I’m not seeing gambling as the huge threat it was before because I am convinced I will get control of it soon.  I know, logically, this is bad.  I should be worried and I should be trying harder to beat this but I am thinking as soon as I start seeing the gambling counsellor on a regular basis I will be all right.  She is on holidays at the moment so my next appointment is not for another 10 days.

Part of me thinks I need to overcome the calming effects of the anti-depressant and whip up some anxiety to help me work on this between now and then.  The other part of me is calm.  It realises all the anxiety I used to have didn’t make any real difference.  Anxiety didn’t stop me from gambling before so why bother trying to get it back now.

I’m not blind to reality.  Every time I lose money I tell myself I have to stop doing it.  Every now and then it sinks in how wrong it is and how ashamed I should be of myself!  I think of the people in the world who are dying of hunger and I am throwing money away like this.  Money that could have saved lives!  It’s not good enough and I know it.  I have to get a grip on this but there is this new thing in my head and it feels good.  Hope.  I just know everything is going to be all right.

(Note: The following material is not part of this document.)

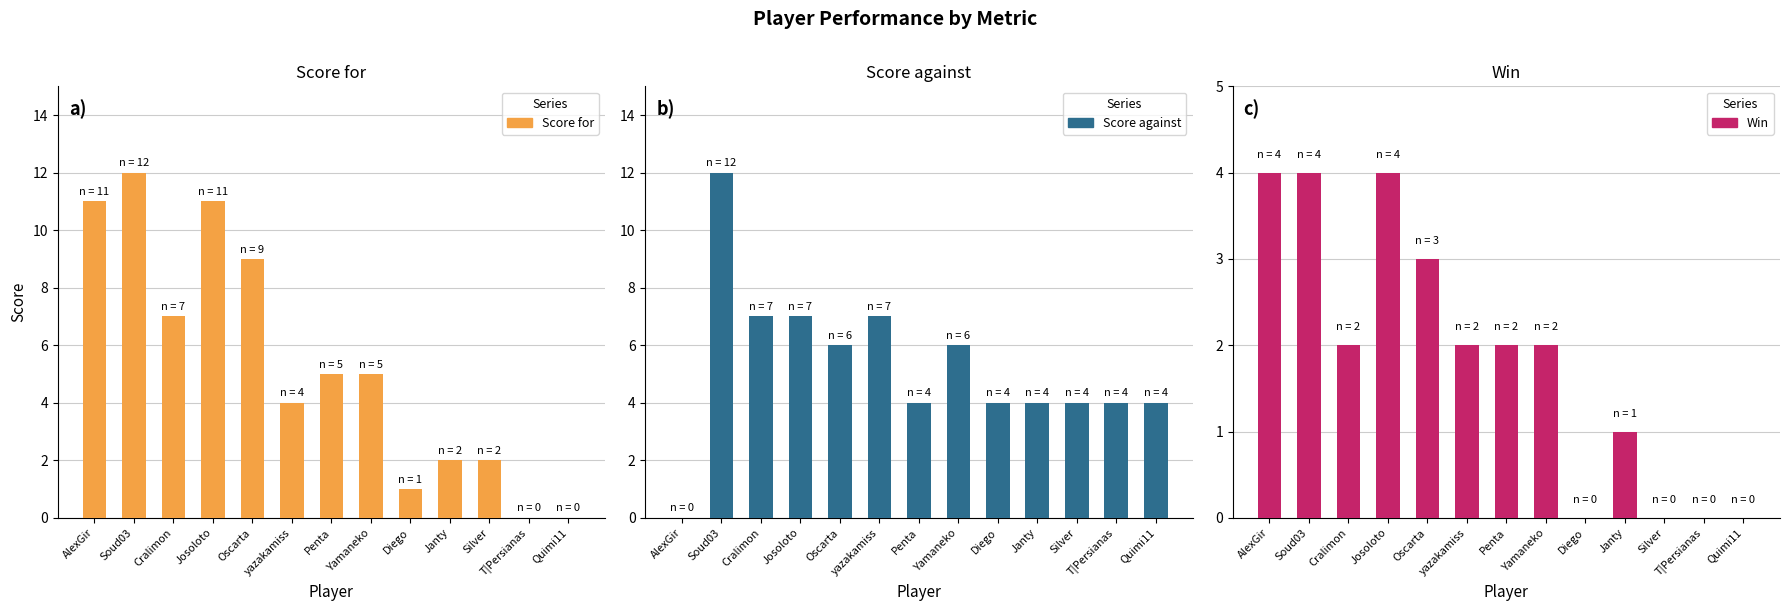

How many series are shown in this chart?

3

Someday soon I will stop gambling.  Some day people are going to flock to me with writing work and I will be making so much money I will be able to afford to gamble as well as send money to save lives.

All the tomorrows that once held nothing for me but more misery now seem to promise me all sorts of good things.  These new, positive, thoughts are overcoming the old negative doom and gloom ones and that’s good for the most part.  Just not when it comes to the gambling!

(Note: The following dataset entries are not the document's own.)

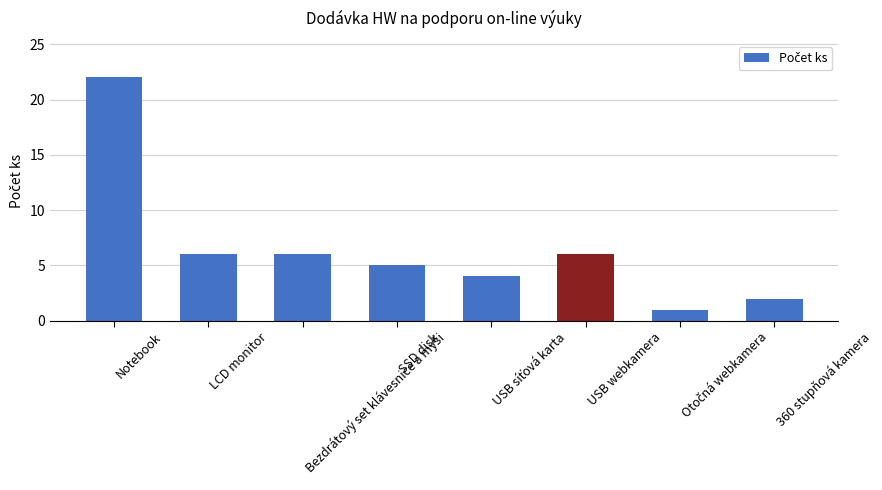

Are the bars grouped side by side (vs. stacked)?

No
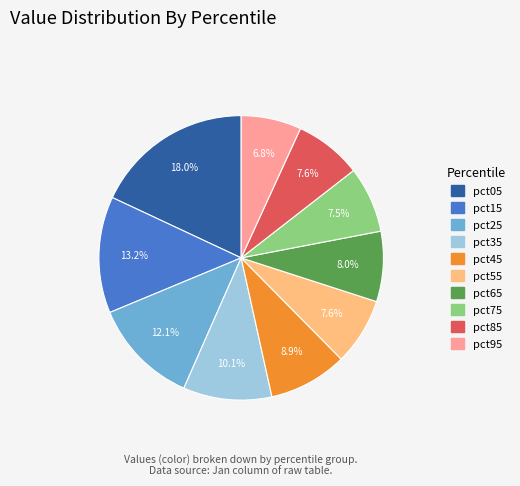

To the nearest percent, what percentage of the pie is pct45?

9%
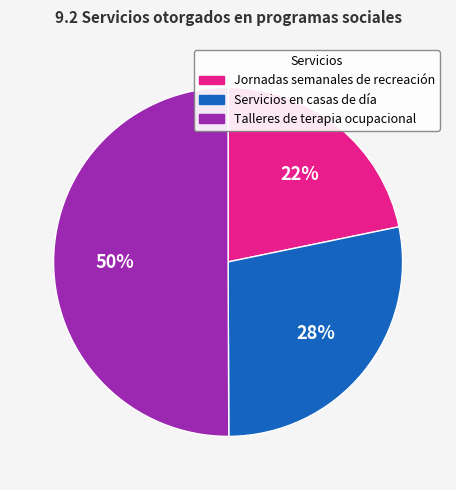

Is the sum of Talleres de terapia ocupacional and Jornadas semanales de recreación greater than half?

Yes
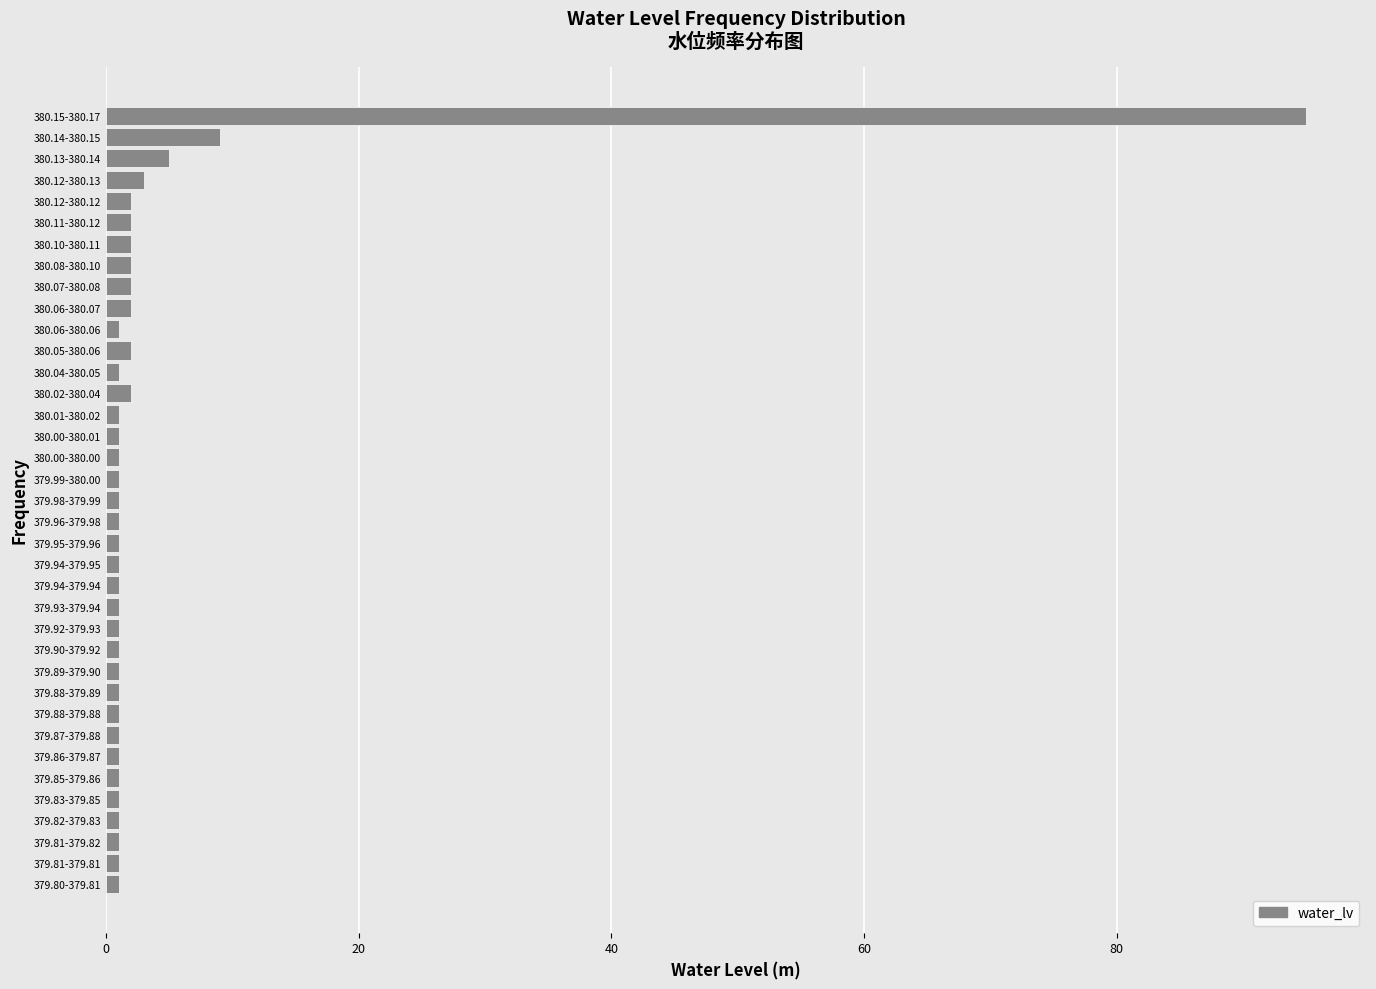

Which category has the highest value across all series?

380.15-380.17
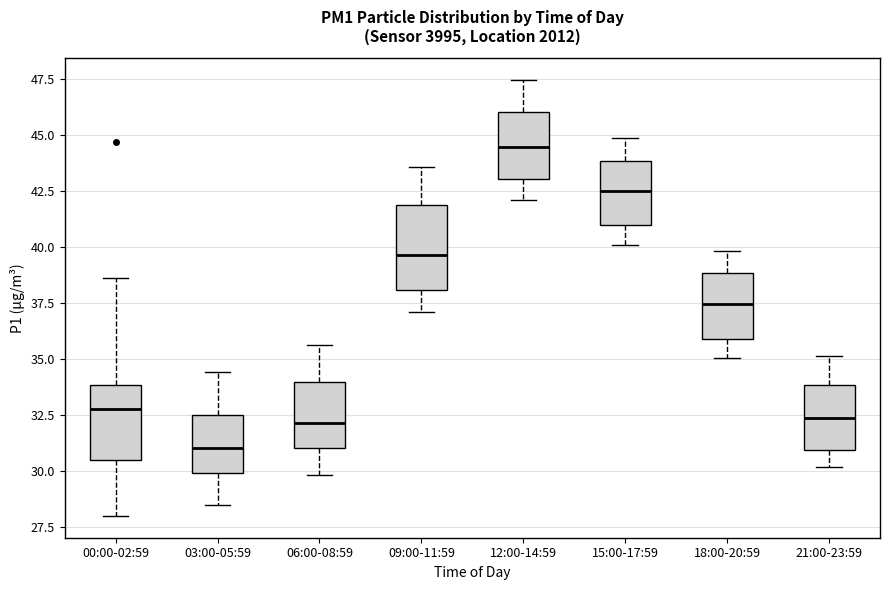

Which box's median line is the highest?

12:00-14:59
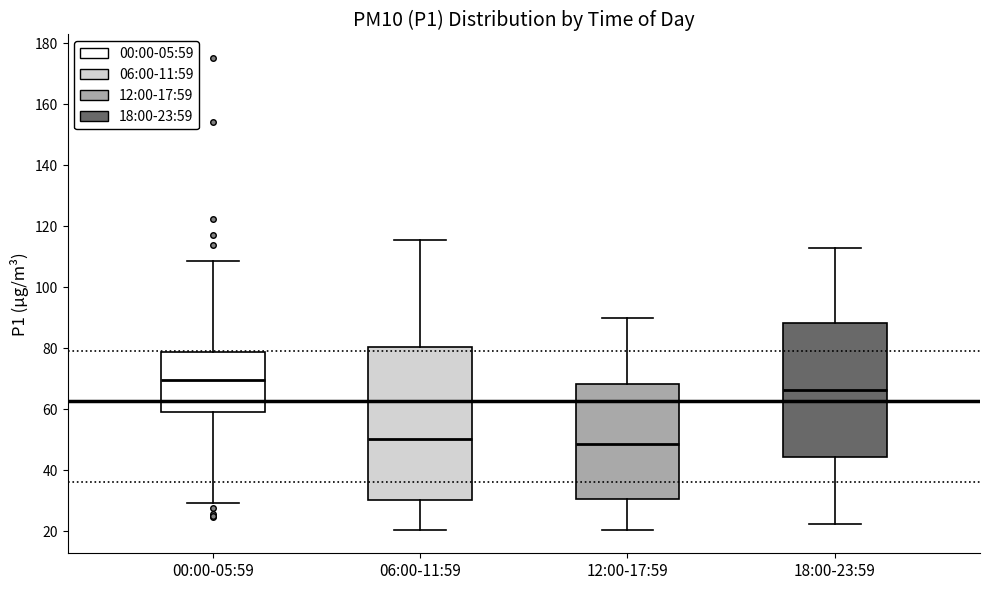

Where does the lower whisker of the box for 12:00-17:59 end on the y-axis? The values are not printed on the chart, so give them approximately, as read against the axis.

20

I’m feeling good – how depressing.

I wonder if I can blame my weird sense of humour on the anti-depressant too?  I’ve got the blame for gambling shifted to the drugs so why not shift the blame for all other things over onto them too?  Come to think of it – one of the side-effects they list is coughing – aha!  I don’t have a smokers cough at all – that’s just the side-effects of the anti-depressant too! LOL.

Ah well.  I guess I can sum it up by saying I’m feeling good in spite of doing so badly with my gambling problem.